WHEN MR. DOG BITES by Brian Conaghan

When Mr. Dog BitesLet me explain a couple reasons why I bought this book.  #1 - The title and cover are great!  #2 - When the jacket blurb mentioned that the main character has Tourette's, I was hooked.  I am currently working on writing a book with a teen in our public library writers' group, and our main character has Tourette's.  I figured I had better pick up this book to see if our idea had already been done or if we have a chance to do it even better.  (Wishful thinking, of course.)  Here's a brief review and a little commentary about our idea compared to author Brian Conaghan's.

Dylan Mint is sixteen.  "Mr. Dog" represents the uncontrollable urge to let his Tourette's take over his thoughts and actions.  If Mr. Dog has his way, Dylan's tenuous control over his outbursts is destroyed.  At that point he is not responsible for what comes out of his mouth.  Anyone close enough to hear him yell will witness every curse word imaginable and then some. 
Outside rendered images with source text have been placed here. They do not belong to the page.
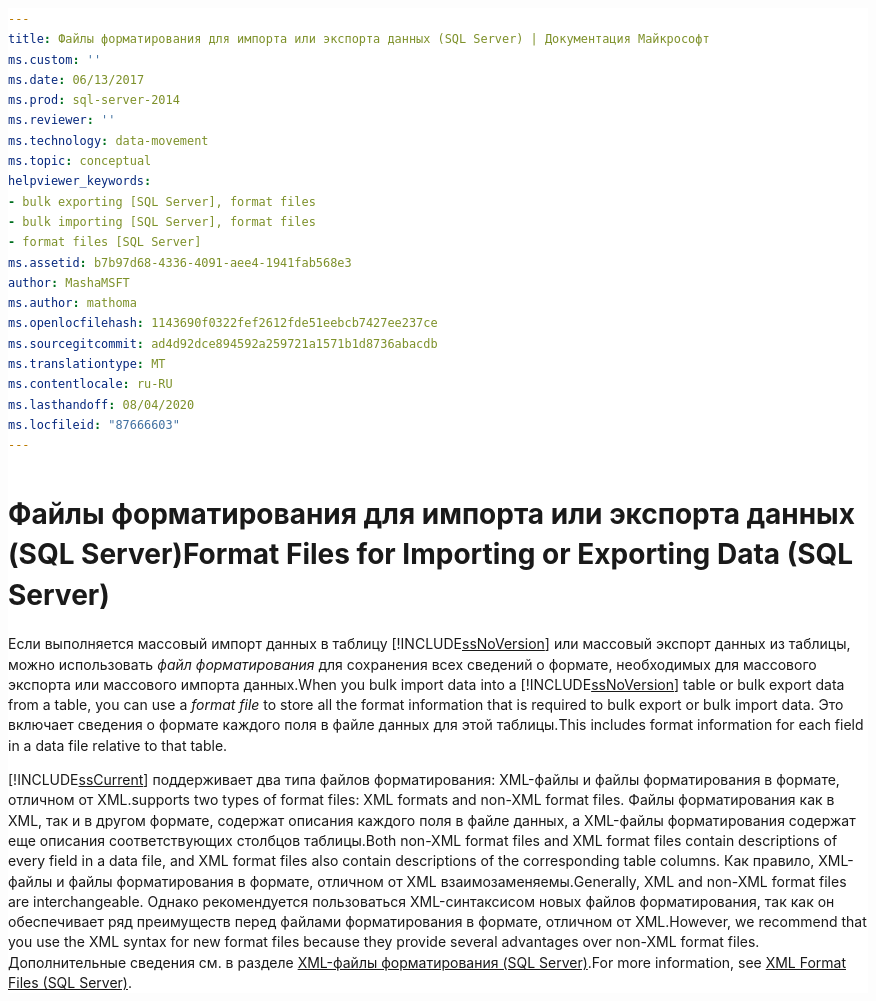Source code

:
```yaml
---
title: Файлы форматирования для импорта или экспорта данных (SQL Server) | Документация Майкрософт
ms.custom: ''
ms.date: 06/13/2017
ms.prod: sql-server-2014
ms.reviewer: ''
ms.technology: data-movement
ms.topic: conceptual
helpviewer_keywords:
- bulk exporting [SQL Server], format files
- bulk importing [SQL Server], format files
- format files [SQL Server]
ms.assetid: b7b97d68-4336-4091-aee4-1941fab568e3
author: MashaMSFT
ms.author: mathoma
ms.openlocfilehash: 1143690f0322fef2612fde51eebcb7427ee237ce
ms.sourcegitcommit: ad4d92dce894592a259721a1571b1d8736abacdb
ms.translationtype: MT
ms.contentlocale: ru-RU
ms.lasthandoff: 08/04/2020
ms.locfileid: "87666603"
---
```

# <a name="format-files-for-importing-or-exporting-data-sql-server"></a><span data-ttu-id="91704-102">Файлы форматирования для импорта или экспорта данных (SQL Server)</span><span class="sxs-lookup"><span data-stu-id="91704-102">Format Files for Importing or Exporting Data (SQL Server)</span></span>
  <span data-ttu-id="91704-103">Если выполняется массовый импорт данных в таблицу [!INCLUDE[ssNoVersion](../../includes/ssnoversion-md.md)] или массовый экспорт данных из таблицы, можно использовать *файл форматирования* для сохранения всех сведений о формате, необходимых для массового экспорта или массового импорта данных.</span><span class="sxs-lookup"><span data-stu-id="91704-103">When you bulk import data into a [!INCLUDE[ssNoVersion](../../includes/ssnoversion-md.md)] table or bulk export data from a table, you can use a *format file* to store all the format information that is required to bulk export or bulk import data.</span></span> <span data-ttu-id="91704-104">Это включает сведения о формате каждого поля в файле данных для этой таблицы.</span><span class="sxs-lookup"><span data-stu-id="91704-104">This includes format information for each field in a data file relative to that table.</span></span>  
  
 [!INCLUDE[ssCurrent](../../includes/sscurrent-md.md)] <span data-ttu-id="91704-105">поддерживает два типа файлов форматирования: XML-файлы и файлы форматирования в формате, отличном от XML.</span><span class="sxs-lookup"><span data-stu-id="91704-105">supports two types of format files: XML formats and non-XML format files.</span></span> <span data-ttu-id="91704-106">Файлы форматирования как в XML, так и в другом формате, содержат описания каждого поля в файле данных, а XML-файлы форматирования содержат еще описания соответствующих столбцов таблицы.</span><span class="sxs-lookup"><span data-stu-id="91704-106">Both non-XML format files and XML format files contain descriptions of every field in a data file, and XML format files also contain descriptions of the corresponding table columns.</span></span> <span data-ttu-id="91704-107">Как правило, XML-файлы и файлы форматирования в формате, отличном от XML взаимозаменяемы.</span><span class="sxs-lookup"><span data-stu-id="91704-107">Generally, XML and non-XML format files are interchangeable.</span></span> <span data-ttu-id="91704-108">Однако рекомендуется пользоваться XML-синтаксисом новых файлов форматирования, так как он обеспечивает ряд преимуществ перед файлами форматирования в формате, отличном от XML.</span><span class="sxs-lookup"><span data-stu-id="91704-108">However, we recommend that you use the XML syntax for new format files because they provide several advantages over non-XML format files.</span></span> <span data-ttu-id="91704-109">Дополнительные сведения см. в разделе [XML-файлы форматирования (SQL Server)](xml-format-files-sql-server.md).</span><span class="sxs-lookup"><span data-stu-id="91704-109">For more information, see [XML Format Files &#40;SQL Server&#41;](xml-format-files-sql-server.md).</span></span>  
  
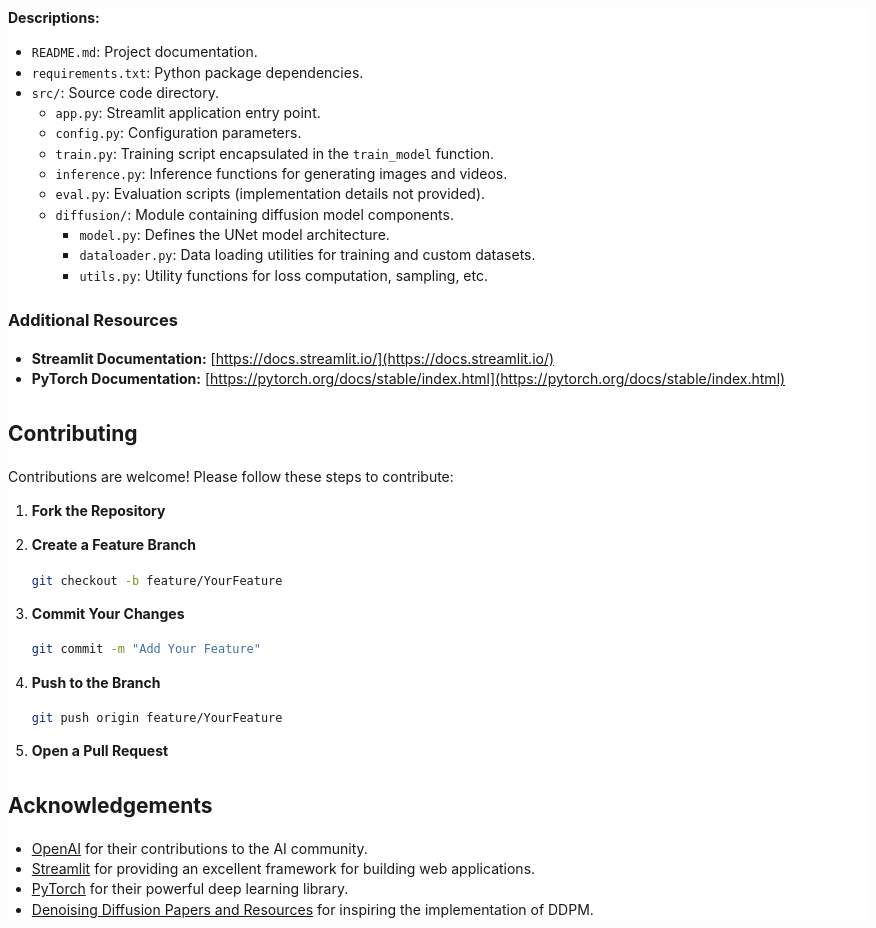 **Descriptions:**

- `README.md`: Project documentation.
- `requirements.txt`: Python package dependencies.
- `src/`: Source code directory.
  - `app.py`: Streamlit application entry point.
  - `config.py`: Configuration parameters.
  - `train.py`: Training script encapsulated in the `train_model` function.
  - `inference.py`: Inference functions for generating images and videos.
  - `eval.py`: Evaluation scripts (implementation details not provided).
  - `diffusion/`: Module containing diffusion model components.
    - `model.py`: Defines the UNet model architecture.
    - `dataloader.py`: Data loading utilities for training and custom datasets.
    - `utils.py`: Utility functions for loss computation, sampling, etc.

### Additional Resources

- **Streamlit Documentation:** [https://docs.streamlit.io/](https://docs.streamlit.io/)
- **PyTorch Documentation:** [https://pytorch.org/docs/stable/index.html](https://pytorch.org/docs/stable/index.html)

## Contributing

Contributions are welcome! Please follow these steps to contribute:

1. **Fork the Repository**

2. **Create a Feature Branch**

   ```bash
   git checkout -b feature/YourFeature
   ```

3. **Commit Your Changes**

   ```bash
   git commit -m "Add Your Feature"
   ```

4. **Push to the Branch**

   ```bash
   git push origin feature/YourFeature
   ```

5. **Open a Pull Request**

## Acknowledgements

- [OpenAI](https://www.openai.com/) for their contributions to the AI community.
- [Streamlit](https://streamlit.io/) for providing an excellent framework for building web applications.
- [PyTorch](https://pytorch.org/) for their powerful deep learning library.
- [Denoising Diffusion Papers and Resources](https://github.com/hojonathanho/diffusion) for inspiring the implementation of DDPM.
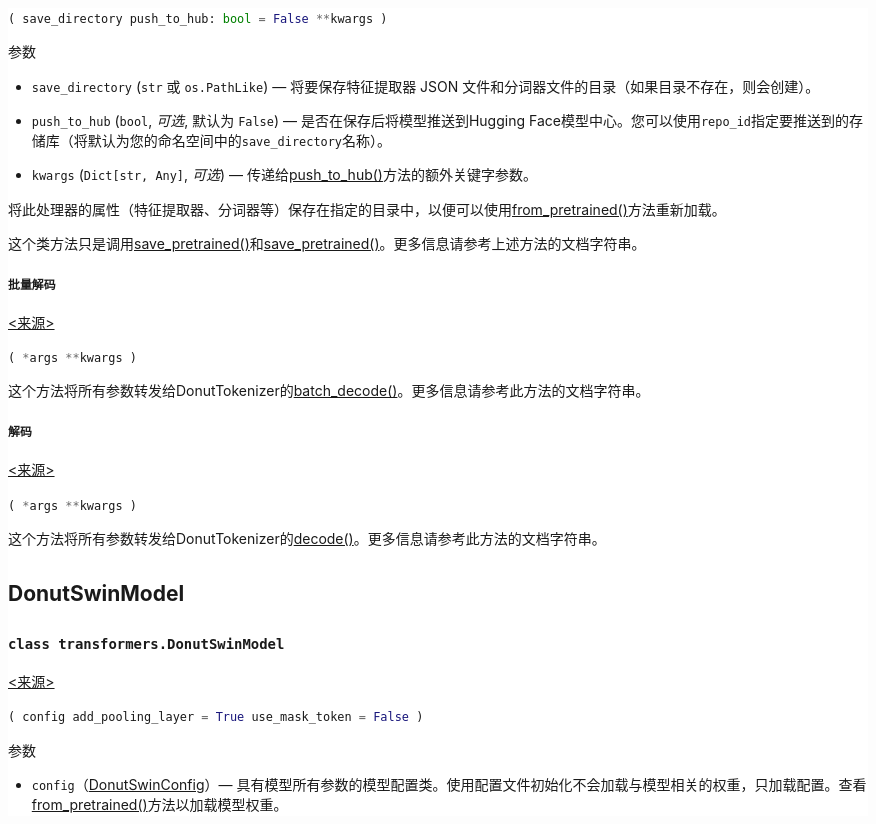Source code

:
 ```py
( save_directory push_to_hub: bool = False **kwargs )
```

参数

+   `save_directory` (`str` 或 `os.PathLike`) — 将要保存特征提取器 JSON 文件和分词器文件的目录（如果目录不存在，则会创建）。

+   `push_to_hub` (`bool`, *可选*, 默认为 `False`) — 是否在保存后将模型推送到Hugging Face模型中心。您可以使用`repo_id`指定要推送到的存储库（将默认为您的命名空间中的`save_directory`名称）。

+   `kwargs` (`Dict[str, Any]`, *可选*) — 传递给[push_to_hub()](/docs/transformers/v4.37.2/en/internal/tokenization_utils#transformers.PreTrainedTokenizerBase.push_to_hub)方法的额外关键字参数。

将此处理器的属性（特征提取器、分词器等）保存在指定的目录中，以便可以使用[from_pretrained()](/docs/transformers/v4.37.2/en/main_classes/processors#transformers.ProcessorMixin.from_pretrained)方法重新加载。

这个类方法只是调用[save_pretrained()](/docs/transformers/v4.37.2/en/main_classes/feature_extractor#transformers.FeatureExtractionMixin.save_pretrained)和[save_pretrained()](/docs/transformers/v4.37.2/en/internal/tokenization_utils#transformers.PreTrainedTokenizerBase.save_pretrained)。更多信息请参考上述方法的文档字符串。

#### `批量解码`

[<来源>](https://github.com/huggingface/transformers/blob/v4.37.2/src/transformers/models/donut/processing_donut.py#L98)

```py
( *args **kwargs )
```

这个方法将所有参数转发给DonutTokenizer的[batch_decode()](/docs/transformers/v4.37.2/en/internal/tokenization_utils#transformers.PreTrainedTokenizerBase.batch_decode)。更多信息请参考此方法的文档字符串。

#### `解码`

[<来源>](https://github.com/huggingface/transformers/blob/v4.37.2/src/transformers/models/donut/processing_donut.py#L105)

```py
( *args **kwargs )
```

这个方法将所有参数转发给DonutTokenizer的[decode()](/docs/transformers/v4.37.2/en/internal/tokenization_utils#transformers.PreTrainedTokenizerBase.decode)。更多信息请参考此方法的文档字符串。

## DonutSwinModel

### `class transformers.DonutSwinModel`

[<来源>](https://github.com/huggingface/transformers/blob/v4.37.2/src/transformers/models/donut/modeling_donut_swin.py#L856)

```py
( config add_pooling_layer = True use_mask_token = False )
```

参数

+   `config`（[DonutSwinConfig](/docs/transformers/v4.37.2/en/model_doc/donut#transformers.DonutSwinConfig)）— 具有模型所有参数的模型配置类。使用配置文件初始化不会加载与模型相关的权重，只加载配置。查看[from_pretrained()](/docs/transformers/v4.37.2/en/main_classes/model#transformers.PreTrainedModel.from_pretrained)方法以加载模型权重。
Dylan and his best friend Amir (diagnosed on the autism spectrum) go through their days trying to be as normal as possible.  Their biggest desire is to do normal sixteen year old things in normal sixteen year old ways.  During a routine doctor visit, Dylan hears his mother and his doctor whispering.  He believes they are discussing the fact that he has less than a year to live.  He immediately begins to create a list of the things he wants to do before croaks or as he says, "cacks." 

Knowing he has a limited time, his to do list includes only three items.  First and foremost, he wants to sleep with the only hot girl that goes to his special school.  He hopes to get some help from Amir, but all the time he spends protecting his friend from vicious bullies and trying to get to the bottom of his mother's strange behavior, threatens to prevent him from achieving his goal.

WHEN MR. DOG BITES is nothing like the novel my fellow writer and I are trying to draft.  Although our protagonists may share the same syndrome, the focus is much different.  One thing I gained from reading WMDB is a better understanding of Tourette's.  Dylan's case seems pretty severe which causes his thinking and behavior to veer wildly off course.  This often became distracting.  My writing partner and I have already discussed that our character will have had some success in controlling his impulses through therapy, medication, and diet.  After reading Dylan's story, I believe Tourette's will need to play a secondary role in our novel with the plot driving the action instead.  Now for the hard work - finding time to continue our writing.